3 Maden und ein Maiskorn an den Haken, reinwerfen und langsam ran zupfen war die Devise. Schon nach kurzer Zeit freute sich unser Nachbar über seinen ersten Fisch. 
Meine Angelrute überließ ich erst mal meiner Tochter Sabrina (9), die unbedingt mit angeln wollte, und vertiefte mich in eine Plauderei mit meinem netten Nachbarn, der gleich meine Vermutungen bestätigte, dass Angeln in Luxemburg allgemein nicht sonderlich lohnenswert ist, da es zu wenig öffentliche Gewässer und auch kaum Vereine gibt, die mit gezieltem Besatz den Fischbestand pflegen.
Plötzlich der Ruf von rechts: "Papa, der Schwimmer ist weg, da hängt was dran !!!" - Den ersten Forellendrill ließ ich mir dann sicherheitshalber nicht nehmen und Sabrina lernte gleichzeitig, dass auch Keschern gelernt sein will. Beim dritten Versuch zappelte die Forelle im Netz.
Als kurz darauf auch mein Freund Heinrich, der seiner 10-jährigen Tochter Katharina das Angeln nahe brachte, den ersten Biss hatte, stellte Sabrina sich beim Keschern schon viel geschickter an.
Von unseren Anfangserfolgen angelockt, gesellten sich dann auch die jeweiligen jüngeren Geschwister dazu. Chiara (6) konnte zwar mit Mühe die Angel geradehalten, hatte aber die neuerliche Bewegung an der Pose genauso schnell erkannt, wie ihre größere Schwester, die meinen Drill nach Übernahme der Rute und der Verantwortung wieder durch sicheres Keschern beendete. Die dritte Forelle durfte ich dann mal ganz alleine fangen, weil der Teichbesitzer gerade die Forellen für den Nachmittagsbesatz aus dem Aufzuchtbecken holte und die Kinder natürlich neugierig waren.
Auch Alexander (7), Katharinas Bruder, hatte mittlerweile seinen ersten Erfolg.
Im Laufe des Nachmittags lernte Sabrina dann noch, dass einfaches Rankurbeln nach dem Biss nicht unbedingt ausreicht und dass eine aus dem Wasser springende Forelle durchaus mit einem kräftigen Schütteln des Kopfes sich vom Haken befreien kann. 
Die weniger angelbegeisterten Muttis wurden zum Einkaufen "entlassen", weil wir ja nun zur Abrundung der Mahlzeit Kartoffeln brauchten und nahmen Chiara mit, die das Interesse schnell verloren hatte. 
Bis gegen 16:00 Uhr machten wir das Dutzend voll und waren zu zweit mit Kinderunterstützung ungefähr eben so erfolgreich wie unser Luxemburgischer Nachbar, der uns dank des an diesem Tag entscheidenden Tipps dazu gebracht hatte, beim Teichbesitzer eine Dose Bienenlarven zu erwerben. Auf unserer Seite im Schatten des Waldhanges wurde insgesamt bedeutend mehr gefangen als auf der Sonnenseite, dafür war es doch dort noch empfindlich kühl. Nach 16:00 Uhr ließ aber allgemein das Beißen nach, ob deswegen, weil wir den Besatz abgefischt hatten oder ob es an den Temperaturen lag, weiß ich nicht.
Das "Familienduell" konnte mein Freund klar mit 8 : 4 Fischen für sich entscheiden, beim abendlichen Verzehr frischer in Alufolie gegrillter Forellen haben meine Mädels aber locker mitgehalten.

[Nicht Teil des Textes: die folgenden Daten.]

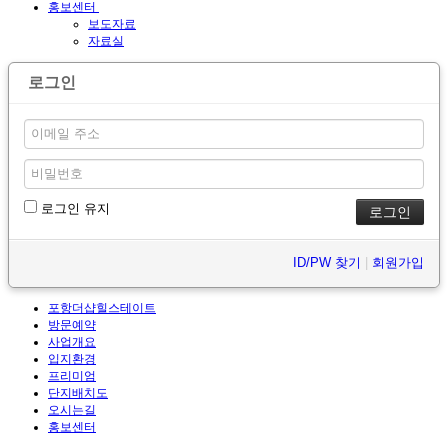
홍보센터
보도자료
자료실
로그인
로그인 유지
ID/PW 찾기
|
회원가입
포항더샵힐스테이트
방문예약
사업개요
입지환경
프리미엄
단지배치도
오시는길
홍보센터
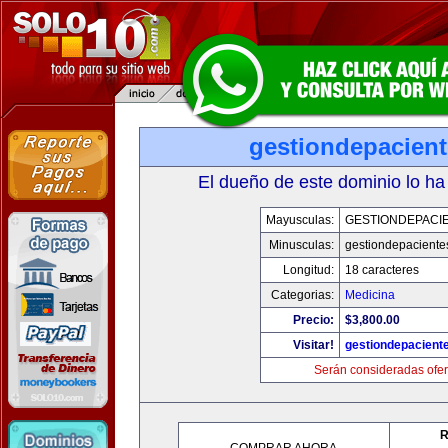
gestiondepacien
El dueño de este dominio lo ha
Mayusculas:
GESTIONDEPACI
Minusculas:
gestiondepaciente
Longitud:
18 caracteres
Categorias:
Medicina
Precio:
$3,800.00
Visitar!
gestiondepacient
Serán consideradas ofer
R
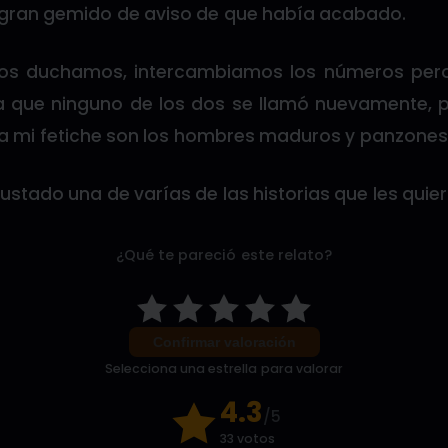
 gran gemido de aviso de que había acabado.
nos duchamos, intercambiamos los números per
a que ninguno de los dos se llamó nuevamente, 
a mi fetiche son los hombres maduros y panzones
ustado una de varías de las historias que les quier
¿Qué te pareció este relato?
Confirmar valoración
Selecciona una estrella para valorar
4.3
/5
33 votos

Die Anlage in Fischbach ist Mittwochs und an Wochenenden von 7:00 bis 19:00 Uhr geöffnet. Es werden Tages- und Halbtageskarten (12,50, bzw 7,50 Euro) angeboten. Um 8:00 und um 14:00 Uhr wird neu besetzt.
Verschiedene Lebendköder könne vor Ort erworben werden.
Kunstköder sind nicht gestattet.
Es wurde uns ausdrücklich verboten, unsere Köderreste im Besatzbecken zu verfüttern, da der Besitzer Wert darauf legt, mit hungrigen Fischen zu besetzen. #: 

Luxemburg hat sich als ideales Ziel für einen kurz(weilig)en Familienurlaub erwiesen, wenn man keinen Wert auf's Angeln legt. Atemberaubende Landschaften in intakter Natur und malerische Städtchen sowie die muntere Europa-Metropole Luxemburg-Stadt sind lohnende Ausflugsziele.
Für Camper und insbesondere für Camper mit Kindern ist der Campingplatz Eurocamping Nommerlayen äußerst empfehlenswert. Er hat nicht umsonst schon mehrfach die Auszeichnung "Kinderfreundlichster Campingplatz in Europa" erhalten und bewies außerdem Vorbildfunktion hinsichtlich der Sauberkeit und Ausstattung der Sanitäranlagen.
Informationen findet man über http://www.ont.lu beim Nationalen Tourismusverband oder aber überall vor Ort.


----------



## ralle (19. April 2004)

*AW: Forellenangeln in Luxemburg*

Schöner Bericht und ein paar gute Infos !!


----------



## sigurd (17. November 2005)

*AW: Forellenangeln in Luxemburg*

Super Bericht!
An dieser Anlage habe ich auch vor ein paar Jahren einige Male geangelt, normalerweise auch mit gutem Erfolg.
Kleiner Tipp: In den Sommermonaten nach einer Regenschauer beissen die Forellen wie verrückt, wir hatten mal zu zweit mehr als 30 Regenbogner innerhalb von drei Stunden gefangen #: . Köder waren Bienenmaden, mit denen man normalerweise bedeutend mehr fängt als mit "normalen" Maden.


----------



## utschebebes (31. Mai 2008)

*AW: Forellenangeln in Luxemburg*

kann mir jenand sagen wie ich diese anlage finde?


----------